PI: Maegan Weltzin, PhD, Research Associate Professor, College of Natural Science and Mathematics (CNSM), UAF
Key Personnel: Bernard Laughlin, DO, Research Scientist, Institute of Arctic Biology, UAF
Arctic ground squirrels undergo remarkable physiological changes during 8 months of hibernation by dramatically reducing their body temperature, slowing respiration, and decreasing heart rate. These adaptations enable the Arctic ground squirrel to conserve energy and survive without food and water in extreme environmental conditions and low food availability. While these physiological changes are well-documented and linked to lowered metabolic rates, the specific molecular mechanisms and neural circuits responsible remain largely unknown, most notably their natural resistance to ischemic injury and disuse muscle atrophy. Adeno-associated virus (AAV) transgene delivery offers an innovative approach that allows for precise targeting of specific neuronal cells and manipulation of neuronal circuits. While AAV has been used successfully in transgenic animals capable of facultative torpor, like mice, its application in obligate hibernators such as Arctic ground squirrels has been limited.
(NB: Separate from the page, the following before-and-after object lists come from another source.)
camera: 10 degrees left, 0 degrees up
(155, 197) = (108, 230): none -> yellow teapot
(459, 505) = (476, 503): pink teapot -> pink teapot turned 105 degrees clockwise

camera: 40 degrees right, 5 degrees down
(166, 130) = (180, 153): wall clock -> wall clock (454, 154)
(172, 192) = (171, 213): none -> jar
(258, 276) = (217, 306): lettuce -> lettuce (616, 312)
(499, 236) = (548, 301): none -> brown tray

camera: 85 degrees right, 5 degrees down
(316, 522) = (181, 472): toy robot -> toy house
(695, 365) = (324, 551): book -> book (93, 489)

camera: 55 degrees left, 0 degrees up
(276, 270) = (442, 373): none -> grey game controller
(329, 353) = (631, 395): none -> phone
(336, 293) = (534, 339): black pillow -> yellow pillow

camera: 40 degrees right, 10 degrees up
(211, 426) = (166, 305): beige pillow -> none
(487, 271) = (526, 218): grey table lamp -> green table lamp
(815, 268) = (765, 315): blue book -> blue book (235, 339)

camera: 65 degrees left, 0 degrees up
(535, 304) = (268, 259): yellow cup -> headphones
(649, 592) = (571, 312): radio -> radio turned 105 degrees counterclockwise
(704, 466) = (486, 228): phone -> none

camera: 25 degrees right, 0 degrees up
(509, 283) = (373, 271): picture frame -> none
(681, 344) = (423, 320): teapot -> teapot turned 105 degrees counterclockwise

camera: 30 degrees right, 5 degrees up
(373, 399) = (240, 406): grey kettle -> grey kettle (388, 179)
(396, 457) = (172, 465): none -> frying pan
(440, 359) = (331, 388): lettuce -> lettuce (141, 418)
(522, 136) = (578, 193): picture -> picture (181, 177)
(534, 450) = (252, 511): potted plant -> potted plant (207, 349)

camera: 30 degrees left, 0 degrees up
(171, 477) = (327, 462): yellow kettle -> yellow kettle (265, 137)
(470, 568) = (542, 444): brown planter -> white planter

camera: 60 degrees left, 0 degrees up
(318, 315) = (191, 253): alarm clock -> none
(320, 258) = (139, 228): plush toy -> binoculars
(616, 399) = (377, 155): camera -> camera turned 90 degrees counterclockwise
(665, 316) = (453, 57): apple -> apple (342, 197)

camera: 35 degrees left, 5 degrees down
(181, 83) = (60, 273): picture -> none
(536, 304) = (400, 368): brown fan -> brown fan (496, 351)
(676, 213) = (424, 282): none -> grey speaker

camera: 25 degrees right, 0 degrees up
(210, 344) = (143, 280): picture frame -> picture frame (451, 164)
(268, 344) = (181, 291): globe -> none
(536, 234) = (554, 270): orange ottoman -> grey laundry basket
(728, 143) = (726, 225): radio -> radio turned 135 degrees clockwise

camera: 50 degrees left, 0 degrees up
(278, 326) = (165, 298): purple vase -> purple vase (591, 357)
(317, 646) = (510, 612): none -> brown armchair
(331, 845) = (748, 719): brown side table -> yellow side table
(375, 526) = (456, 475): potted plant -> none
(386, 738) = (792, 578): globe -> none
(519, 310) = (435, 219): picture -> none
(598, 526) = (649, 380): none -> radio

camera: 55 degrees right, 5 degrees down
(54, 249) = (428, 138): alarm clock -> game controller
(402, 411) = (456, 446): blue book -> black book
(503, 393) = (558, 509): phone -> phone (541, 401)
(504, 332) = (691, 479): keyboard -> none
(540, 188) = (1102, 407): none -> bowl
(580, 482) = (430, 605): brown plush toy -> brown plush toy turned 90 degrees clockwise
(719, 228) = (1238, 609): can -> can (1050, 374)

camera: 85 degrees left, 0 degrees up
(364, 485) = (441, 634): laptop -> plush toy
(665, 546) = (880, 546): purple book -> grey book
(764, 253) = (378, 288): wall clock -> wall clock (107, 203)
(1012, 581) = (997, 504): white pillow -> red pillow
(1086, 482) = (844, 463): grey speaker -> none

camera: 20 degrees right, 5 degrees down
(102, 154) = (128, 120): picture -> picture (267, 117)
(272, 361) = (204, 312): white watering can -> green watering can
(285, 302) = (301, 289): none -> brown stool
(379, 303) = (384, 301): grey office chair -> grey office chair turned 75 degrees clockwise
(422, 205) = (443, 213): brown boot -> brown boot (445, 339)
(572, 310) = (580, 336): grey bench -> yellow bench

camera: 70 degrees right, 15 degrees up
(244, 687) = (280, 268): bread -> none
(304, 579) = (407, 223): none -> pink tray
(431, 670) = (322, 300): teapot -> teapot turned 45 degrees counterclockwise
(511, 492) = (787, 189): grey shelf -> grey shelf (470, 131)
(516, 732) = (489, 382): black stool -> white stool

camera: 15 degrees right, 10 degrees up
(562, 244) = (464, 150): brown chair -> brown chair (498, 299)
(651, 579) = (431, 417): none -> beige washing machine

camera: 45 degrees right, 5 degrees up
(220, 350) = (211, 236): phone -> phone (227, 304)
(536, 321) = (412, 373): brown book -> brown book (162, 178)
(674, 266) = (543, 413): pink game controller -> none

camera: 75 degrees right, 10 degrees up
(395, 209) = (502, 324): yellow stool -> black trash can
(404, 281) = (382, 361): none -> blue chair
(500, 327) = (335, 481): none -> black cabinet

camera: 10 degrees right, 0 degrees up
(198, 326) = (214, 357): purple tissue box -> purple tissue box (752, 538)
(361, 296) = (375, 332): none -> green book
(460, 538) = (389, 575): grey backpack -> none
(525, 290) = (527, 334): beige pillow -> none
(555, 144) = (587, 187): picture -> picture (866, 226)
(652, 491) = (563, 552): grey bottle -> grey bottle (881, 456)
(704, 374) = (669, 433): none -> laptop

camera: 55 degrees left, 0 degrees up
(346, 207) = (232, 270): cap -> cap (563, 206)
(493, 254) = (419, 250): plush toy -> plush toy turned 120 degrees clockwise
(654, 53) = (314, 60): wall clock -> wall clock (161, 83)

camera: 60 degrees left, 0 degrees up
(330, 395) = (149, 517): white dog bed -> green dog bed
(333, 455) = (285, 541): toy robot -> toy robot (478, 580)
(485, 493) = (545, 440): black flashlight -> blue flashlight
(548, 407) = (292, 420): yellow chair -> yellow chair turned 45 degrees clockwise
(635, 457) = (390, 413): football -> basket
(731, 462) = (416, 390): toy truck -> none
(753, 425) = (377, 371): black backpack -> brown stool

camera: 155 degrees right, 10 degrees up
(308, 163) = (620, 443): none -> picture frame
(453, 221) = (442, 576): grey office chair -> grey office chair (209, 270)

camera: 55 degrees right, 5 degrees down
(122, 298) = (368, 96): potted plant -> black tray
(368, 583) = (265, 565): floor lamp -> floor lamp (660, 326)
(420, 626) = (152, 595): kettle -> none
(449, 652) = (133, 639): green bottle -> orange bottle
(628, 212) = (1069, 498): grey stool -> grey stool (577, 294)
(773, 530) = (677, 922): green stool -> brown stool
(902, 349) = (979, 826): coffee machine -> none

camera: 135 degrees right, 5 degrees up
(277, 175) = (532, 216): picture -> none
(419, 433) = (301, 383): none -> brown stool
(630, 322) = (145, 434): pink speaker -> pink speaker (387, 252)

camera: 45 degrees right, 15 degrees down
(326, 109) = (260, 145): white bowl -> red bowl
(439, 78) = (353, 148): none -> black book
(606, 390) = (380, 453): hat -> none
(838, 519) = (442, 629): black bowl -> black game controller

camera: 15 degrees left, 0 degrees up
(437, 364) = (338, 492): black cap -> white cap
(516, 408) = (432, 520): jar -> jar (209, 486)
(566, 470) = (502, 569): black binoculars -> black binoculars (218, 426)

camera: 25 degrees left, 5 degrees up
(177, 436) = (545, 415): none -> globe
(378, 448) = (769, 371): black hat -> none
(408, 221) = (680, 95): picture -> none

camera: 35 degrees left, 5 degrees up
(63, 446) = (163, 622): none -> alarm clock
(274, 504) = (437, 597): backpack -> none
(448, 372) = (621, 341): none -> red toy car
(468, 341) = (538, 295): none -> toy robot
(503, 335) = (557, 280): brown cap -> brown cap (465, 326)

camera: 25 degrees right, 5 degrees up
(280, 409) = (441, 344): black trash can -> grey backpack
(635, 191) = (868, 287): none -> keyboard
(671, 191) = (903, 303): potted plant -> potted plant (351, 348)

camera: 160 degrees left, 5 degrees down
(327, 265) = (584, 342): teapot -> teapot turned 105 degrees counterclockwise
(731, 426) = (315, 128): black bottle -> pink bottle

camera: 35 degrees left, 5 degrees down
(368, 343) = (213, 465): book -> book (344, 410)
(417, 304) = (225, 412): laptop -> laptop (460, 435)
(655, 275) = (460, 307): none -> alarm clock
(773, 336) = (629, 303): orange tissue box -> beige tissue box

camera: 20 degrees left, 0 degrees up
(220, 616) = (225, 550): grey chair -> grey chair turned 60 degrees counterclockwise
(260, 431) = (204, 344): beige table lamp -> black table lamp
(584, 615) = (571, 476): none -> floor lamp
Using AAV, this project aims to map neural circuits in the Arctic ground squirrel and chemo-genetically manipulate the raphe pallidus to influence thermogenesis. Findings may be used to develop novel approaches to study and manipulate neural circuits responsible for hibernation processes, specifically neural control of thermoregulation and energy balance, which are critical during hibernation and can contribute to developing novel interventions to treat various medical conditions.